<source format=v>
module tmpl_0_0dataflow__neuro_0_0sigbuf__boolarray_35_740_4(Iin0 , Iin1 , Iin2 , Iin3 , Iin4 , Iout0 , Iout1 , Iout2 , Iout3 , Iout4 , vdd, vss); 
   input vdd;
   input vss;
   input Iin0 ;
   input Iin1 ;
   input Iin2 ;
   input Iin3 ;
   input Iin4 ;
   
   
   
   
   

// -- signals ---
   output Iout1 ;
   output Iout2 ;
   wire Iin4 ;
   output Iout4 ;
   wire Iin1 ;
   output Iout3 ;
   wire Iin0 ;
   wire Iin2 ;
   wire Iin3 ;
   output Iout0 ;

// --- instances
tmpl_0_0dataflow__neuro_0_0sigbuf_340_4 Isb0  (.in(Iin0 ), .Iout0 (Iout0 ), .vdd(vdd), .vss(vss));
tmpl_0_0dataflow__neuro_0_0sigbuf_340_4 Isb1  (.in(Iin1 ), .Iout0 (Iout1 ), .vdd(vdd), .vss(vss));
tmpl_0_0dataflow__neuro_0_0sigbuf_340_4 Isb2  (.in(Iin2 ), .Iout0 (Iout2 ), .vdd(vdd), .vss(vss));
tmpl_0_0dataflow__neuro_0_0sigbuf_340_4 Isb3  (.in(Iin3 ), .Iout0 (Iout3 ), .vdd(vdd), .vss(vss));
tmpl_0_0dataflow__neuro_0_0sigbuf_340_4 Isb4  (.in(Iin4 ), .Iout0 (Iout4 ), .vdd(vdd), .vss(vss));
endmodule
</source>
◆ ◆ ◆ ◆ ◆
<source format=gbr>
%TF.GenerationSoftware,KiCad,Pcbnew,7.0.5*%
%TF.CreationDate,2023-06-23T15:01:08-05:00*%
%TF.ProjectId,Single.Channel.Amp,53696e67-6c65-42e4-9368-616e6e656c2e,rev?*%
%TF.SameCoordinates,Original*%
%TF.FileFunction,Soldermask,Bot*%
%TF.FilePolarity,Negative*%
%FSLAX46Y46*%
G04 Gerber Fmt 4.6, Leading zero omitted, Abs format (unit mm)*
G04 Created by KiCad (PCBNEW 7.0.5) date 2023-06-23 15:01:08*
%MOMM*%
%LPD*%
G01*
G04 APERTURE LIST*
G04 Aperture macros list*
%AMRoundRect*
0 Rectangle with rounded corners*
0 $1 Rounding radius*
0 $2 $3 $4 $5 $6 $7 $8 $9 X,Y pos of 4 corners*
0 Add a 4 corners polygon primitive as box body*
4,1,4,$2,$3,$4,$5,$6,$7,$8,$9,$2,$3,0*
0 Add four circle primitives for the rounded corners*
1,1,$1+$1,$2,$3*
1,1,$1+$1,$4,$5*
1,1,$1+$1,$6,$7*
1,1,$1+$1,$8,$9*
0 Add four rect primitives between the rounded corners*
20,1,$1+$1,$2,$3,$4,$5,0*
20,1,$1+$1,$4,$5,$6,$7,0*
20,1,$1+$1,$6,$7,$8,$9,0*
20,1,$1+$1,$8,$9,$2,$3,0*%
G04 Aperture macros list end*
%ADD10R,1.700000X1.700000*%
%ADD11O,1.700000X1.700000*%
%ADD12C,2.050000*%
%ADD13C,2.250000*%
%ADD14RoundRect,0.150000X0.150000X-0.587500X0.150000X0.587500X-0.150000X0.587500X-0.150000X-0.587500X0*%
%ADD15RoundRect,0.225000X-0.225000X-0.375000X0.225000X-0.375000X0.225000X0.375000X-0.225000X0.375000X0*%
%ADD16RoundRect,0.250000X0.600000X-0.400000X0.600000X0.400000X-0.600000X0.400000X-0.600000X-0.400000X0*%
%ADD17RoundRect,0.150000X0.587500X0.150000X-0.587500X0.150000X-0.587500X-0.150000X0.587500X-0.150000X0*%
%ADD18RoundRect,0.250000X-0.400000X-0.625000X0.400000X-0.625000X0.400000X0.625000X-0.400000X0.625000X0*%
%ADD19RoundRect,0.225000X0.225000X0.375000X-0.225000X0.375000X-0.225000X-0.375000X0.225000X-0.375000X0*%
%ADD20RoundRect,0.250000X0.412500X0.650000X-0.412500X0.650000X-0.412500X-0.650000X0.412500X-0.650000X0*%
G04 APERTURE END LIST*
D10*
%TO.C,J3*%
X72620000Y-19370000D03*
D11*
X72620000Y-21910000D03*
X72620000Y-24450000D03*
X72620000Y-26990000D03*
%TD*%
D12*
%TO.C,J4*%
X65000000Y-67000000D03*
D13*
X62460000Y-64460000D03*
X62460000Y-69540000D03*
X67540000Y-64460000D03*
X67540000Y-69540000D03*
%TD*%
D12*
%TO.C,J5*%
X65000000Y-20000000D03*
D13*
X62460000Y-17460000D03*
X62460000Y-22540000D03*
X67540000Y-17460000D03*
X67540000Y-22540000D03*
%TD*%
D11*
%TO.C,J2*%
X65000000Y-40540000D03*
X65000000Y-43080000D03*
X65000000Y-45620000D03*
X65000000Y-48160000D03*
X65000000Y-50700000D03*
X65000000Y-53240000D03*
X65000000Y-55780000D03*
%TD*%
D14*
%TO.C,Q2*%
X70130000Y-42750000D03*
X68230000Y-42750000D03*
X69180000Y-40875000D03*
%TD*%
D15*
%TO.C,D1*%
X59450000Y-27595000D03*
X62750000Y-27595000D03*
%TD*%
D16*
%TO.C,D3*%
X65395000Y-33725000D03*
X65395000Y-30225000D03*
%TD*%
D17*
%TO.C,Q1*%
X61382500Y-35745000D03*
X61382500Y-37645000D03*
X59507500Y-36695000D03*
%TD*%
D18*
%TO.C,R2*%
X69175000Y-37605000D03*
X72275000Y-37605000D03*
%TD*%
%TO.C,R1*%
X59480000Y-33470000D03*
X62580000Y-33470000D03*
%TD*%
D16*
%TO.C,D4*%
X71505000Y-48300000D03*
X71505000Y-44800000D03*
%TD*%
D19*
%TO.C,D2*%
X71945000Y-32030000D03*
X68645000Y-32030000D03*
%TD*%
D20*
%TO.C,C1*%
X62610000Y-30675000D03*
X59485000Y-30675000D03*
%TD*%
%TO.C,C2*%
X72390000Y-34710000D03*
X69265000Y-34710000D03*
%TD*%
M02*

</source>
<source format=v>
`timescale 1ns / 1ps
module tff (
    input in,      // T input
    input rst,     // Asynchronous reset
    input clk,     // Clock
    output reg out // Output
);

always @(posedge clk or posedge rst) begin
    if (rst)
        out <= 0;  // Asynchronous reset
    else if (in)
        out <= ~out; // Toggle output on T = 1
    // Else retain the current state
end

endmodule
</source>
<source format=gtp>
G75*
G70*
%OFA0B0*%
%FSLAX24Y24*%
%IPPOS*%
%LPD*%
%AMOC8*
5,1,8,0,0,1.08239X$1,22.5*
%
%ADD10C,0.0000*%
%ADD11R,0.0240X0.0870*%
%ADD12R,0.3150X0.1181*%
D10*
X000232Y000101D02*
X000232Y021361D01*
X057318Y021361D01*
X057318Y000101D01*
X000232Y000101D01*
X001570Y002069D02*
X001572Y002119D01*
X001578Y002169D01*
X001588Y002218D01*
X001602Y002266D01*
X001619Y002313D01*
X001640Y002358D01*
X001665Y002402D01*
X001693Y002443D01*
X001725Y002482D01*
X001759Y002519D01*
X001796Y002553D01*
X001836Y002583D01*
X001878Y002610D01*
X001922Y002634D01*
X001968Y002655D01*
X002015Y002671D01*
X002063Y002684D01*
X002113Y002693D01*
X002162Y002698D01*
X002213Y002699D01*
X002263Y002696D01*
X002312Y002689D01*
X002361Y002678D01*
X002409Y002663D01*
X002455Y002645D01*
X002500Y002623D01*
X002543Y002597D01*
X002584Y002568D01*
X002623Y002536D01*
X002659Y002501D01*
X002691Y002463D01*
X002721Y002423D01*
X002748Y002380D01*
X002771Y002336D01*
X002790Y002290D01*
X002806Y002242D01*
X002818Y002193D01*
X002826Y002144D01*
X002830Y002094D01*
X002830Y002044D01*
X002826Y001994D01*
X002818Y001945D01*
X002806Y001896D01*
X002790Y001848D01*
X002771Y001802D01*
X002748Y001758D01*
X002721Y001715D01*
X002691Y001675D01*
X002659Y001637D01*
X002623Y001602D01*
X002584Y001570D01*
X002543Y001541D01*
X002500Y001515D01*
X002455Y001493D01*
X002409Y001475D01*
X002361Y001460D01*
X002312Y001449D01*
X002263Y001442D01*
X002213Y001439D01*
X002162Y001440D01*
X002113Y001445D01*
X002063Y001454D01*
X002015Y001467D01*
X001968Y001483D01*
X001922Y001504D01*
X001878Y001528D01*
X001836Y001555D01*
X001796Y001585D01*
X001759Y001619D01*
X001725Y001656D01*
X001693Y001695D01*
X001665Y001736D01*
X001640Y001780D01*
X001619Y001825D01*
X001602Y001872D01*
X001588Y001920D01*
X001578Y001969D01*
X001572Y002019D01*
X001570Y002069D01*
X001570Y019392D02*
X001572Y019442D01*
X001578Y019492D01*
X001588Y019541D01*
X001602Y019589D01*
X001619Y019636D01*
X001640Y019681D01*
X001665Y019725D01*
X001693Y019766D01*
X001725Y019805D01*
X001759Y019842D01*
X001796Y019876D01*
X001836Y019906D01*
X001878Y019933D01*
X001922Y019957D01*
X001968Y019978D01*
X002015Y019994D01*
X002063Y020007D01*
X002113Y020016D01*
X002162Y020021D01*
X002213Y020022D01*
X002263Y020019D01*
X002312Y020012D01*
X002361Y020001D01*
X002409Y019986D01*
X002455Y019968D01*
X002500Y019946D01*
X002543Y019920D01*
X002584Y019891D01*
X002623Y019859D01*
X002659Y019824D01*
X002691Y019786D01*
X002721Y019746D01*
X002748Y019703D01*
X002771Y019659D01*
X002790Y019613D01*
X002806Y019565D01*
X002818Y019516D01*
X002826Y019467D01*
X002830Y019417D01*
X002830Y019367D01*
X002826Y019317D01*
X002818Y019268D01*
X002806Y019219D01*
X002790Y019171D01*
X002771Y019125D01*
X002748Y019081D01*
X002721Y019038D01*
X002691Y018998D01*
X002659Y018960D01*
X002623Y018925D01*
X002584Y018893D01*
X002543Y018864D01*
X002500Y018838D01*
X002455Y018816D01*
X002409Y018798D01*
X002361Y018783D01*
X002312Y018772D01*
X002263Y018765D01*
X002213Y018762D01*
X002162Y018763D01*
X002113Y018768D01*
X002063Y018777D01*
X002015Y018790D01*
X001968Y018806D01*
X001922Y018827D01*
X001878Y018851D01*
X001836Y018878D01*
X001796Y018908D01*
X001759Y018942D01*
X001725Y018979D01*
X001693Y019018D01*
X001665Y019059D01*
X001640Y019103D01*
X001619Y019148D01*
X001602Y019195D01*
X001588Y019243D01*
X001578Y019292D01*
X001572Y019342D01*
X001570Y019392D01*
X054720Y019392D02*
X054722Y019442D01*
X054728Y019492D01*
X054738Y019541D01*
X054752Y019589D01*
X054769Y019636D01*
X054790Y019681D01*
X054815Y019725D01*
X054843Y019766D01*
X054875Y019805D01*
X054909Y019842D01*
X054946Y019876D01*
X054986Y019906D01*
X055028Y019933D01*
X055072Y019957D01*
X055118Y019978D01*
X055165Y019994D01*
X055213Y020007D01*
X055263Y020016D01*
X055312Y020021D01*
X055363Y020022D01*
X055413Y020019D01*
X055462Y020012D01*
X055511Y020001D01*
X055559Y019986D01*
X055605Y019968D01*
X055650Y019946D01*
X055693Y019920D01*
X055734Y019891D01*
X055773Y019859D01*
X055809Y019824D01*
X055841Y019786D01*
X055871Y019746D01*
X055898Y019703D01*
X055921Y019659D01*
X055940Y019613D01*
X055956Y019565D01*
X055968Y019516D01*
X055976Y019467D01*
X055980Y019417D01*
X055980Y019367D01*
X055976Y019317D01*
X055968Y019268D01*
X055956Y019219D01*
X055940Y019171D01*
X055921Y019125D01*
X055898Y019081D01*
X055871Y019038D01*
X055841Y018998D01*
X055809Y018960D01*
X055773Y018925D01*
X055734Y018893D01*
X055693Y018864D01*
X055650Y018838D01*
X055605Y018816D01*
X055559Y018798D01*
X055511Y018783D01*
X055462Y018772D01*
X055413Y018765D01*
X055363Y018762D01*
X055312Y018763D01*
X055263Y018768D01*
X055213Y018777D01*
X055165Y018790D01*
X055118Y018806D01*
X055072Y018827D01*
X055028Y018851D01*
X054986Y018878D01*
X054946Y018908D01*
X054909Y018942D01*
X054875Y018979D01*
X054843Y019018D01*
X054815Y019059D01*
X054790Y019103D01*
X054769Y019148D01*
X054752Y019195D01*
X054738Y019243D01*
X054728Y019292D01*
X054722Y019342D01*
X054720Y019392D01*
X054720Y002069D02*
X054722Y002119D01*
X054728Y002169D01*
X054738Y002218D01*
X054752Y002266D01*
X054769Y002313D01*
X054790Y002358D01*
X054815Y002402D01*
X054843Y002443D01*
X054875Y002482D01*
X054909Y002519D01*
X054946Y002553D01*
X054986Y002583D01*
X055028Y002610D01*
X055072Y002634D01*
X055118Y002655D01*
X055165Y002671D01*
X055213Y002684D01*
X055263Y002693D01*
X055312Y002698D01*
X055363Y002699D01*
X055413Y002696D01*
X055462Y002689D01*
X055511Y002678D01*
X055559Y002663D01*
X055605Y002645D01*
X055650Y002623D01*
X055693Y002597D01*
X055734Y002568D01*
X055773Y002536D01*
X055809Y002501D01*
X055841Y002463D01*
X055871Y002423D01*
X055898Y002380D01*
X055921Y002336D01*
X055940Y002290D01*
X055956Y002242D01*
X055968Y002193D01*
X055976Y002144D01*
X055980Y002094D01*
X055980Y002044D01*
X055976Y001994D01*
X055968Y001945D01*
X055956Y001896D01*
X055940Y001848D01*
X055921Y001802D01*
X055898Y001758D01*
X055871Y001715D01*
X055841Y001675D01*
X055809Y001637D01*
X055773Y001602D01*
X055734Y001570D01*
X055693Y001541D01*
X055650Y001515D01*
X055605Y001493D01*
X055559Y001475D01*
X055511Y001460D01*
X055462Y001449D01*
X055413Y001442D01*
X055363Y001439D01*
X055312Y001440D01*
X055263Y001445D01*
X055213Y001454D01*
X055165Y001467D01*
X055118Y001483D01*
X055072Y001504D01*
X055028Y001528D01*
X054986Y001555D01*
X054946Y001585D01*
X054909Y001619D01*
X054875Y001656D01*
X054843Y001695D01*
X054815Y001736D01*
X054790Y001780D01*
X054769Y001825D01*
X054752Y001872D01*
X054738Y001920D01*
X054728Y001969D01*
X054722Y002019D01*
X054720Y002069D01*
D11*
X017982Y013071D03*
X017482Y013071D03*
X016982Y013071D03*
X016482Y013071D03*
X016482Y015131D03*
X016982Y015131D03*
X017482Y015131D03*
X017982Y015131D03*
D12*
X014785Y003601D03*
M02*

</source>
◆ ◆ ◆ ◆ ◆
■ EXERCISE DESCRIPTION: Retype the portion of the data above that starts on the line with "X001796Y018908D01*" and finishes on the line with "X054986Y019906D01*", including both of those lines.

■ SOLUTION BELOW:
X001796Y018908D01*
X001759Y018942D01*
X001725Y018979D01*
X001693Y019018D01*
X001665Y019059D01*
X001640Y019103D01*
X001619Y019148D01*
X001602Y019195D01*
X001588Y019243D01*
X001578Y019292D01*
X001572Y019342D01*
X001570Y019392D01*
X054720Y019392D02*
X054722Y019442D01*
X054728Y019492D01*
X054738Y019541D01*
X054752Y019589D01*
X054769Y019636D01*
X054790Y019681D01*
X054815Y019725D01*
X054843Y019766D01*
X054875Y019805D01*
X054909Y019842D01*
X054946Y019876D01*
X054986Y019906D01*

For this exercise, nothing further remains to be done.